Говоря о воспитании, я отнюдь не имею в виду, что Старик стал чем-то вроде няньки. В сущности, он продолжал сидеть там, где сидел всю жизнь – за письменным столом и над рукописями, будто предоставляя нас самим себе. И все же каким-то образом, с помощью беглых и вроде бы случайных вопросов за обедом или ненадолго заглядывая в нашу комнату, когда мы учили уроки, он умел быть полностью в курсе наших дел и умел воздействовать на нас иногда словами, а порой и молчанием.
Его молчание было для нас страшнее всего. Иногда оно продолжалось неделю, и это означало, что наш проступок расценивается как тяжелое провинение. В такие периоды Старик переставал употреблять свои обычные «да» и «нет» и над домом нависала невыносимая тяжесть. Мы не решались просить прощения и обещать, что «больше не будем». Он не научил нас подобным манерам, потому что считал их унизительными и потому что не придавал особого значения словесным заявлениям. Инквизиция безмолвия прекращалась только тогда, когда за обедом удавалось сказать нечто вроде:
– Сегодня меня вызывали по арифметике и я получил «пятерку».

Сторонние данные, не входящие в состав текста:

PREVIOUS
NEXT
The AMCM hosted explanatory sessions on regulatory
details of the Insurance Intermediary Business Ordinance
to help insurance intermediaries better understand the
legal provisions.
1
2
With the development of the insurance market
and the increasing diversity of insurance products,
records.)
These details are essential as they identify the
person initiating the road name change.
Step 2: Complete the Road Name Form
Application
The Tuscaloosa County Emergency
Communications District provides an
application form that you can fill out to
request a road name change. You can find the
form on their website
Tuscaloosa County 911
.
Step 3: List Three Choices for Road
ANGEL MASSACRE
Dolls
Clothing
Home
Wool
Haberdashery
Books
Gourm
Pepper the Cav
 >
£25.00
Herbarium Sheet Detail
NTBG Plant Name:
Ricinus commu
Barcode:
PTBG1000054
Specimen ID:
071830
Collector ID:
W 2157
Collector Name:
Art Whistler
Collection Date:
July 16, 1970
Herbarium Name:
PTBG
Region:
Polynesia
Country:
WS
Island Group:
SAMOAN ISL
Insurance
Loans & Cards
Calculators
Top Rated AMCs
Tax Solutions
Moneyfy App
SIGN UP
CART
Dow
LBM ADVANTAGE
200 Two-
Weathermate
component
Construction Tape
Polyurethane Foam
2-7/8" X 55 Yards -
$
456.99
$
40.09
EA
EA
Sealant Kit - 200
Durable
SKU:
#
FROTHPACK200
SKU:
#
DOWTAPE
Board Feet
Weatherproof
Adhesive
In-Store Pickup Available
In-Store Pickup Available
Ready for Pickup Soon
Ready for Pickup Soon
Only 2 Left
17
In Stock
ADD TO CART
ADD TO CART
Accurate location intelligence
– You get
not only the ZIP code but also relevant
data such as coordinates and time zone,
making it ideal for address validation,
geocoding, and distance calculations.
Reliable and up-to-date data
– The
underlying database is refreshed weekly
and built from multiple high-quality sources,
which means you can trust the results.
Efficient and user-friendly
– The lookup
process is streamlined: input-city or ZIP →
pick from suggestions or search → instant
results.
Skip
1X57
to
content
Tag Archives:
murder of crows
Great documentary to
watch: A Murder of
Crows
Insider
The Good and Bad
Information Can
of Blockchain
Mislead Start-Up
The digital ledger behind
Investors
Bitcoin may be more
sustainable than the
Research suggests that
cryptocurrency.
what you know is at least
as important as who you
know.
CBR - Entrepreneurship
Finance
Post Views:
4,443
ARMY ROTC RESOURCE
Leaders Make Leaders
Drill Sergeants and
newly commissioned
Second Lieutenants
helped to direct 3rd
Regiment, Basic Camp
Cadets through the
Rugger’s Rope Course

– Хорошо… – бывало, проворчит Старик.
Он учил нас не оплеухами, к которым никогда не прибегал, ни даже пространными нравоучениями, а только своей принципиальностью, в каждом конкретном случае давая нам отчетливо понять, что хорошо, а что – плохо, и еще конкретнее – что плохого он не потерпит ни в себе самом, ни в других. Самым большим злом он считал лень и эгоизм. Но злом также были ложь, грубость, самохвальство, неряшливость во внешнем виде, языке или поведении.
– Это неприличное слово. Оно отвратительно и по смыслу, и по звучанию, – бывало, скажет он, когда кто-нибудь из нас выдавал что-нибудь из уличного жаргона.
И этого замечания было достаточно, чтобы мы перестали баловаться жаргоном.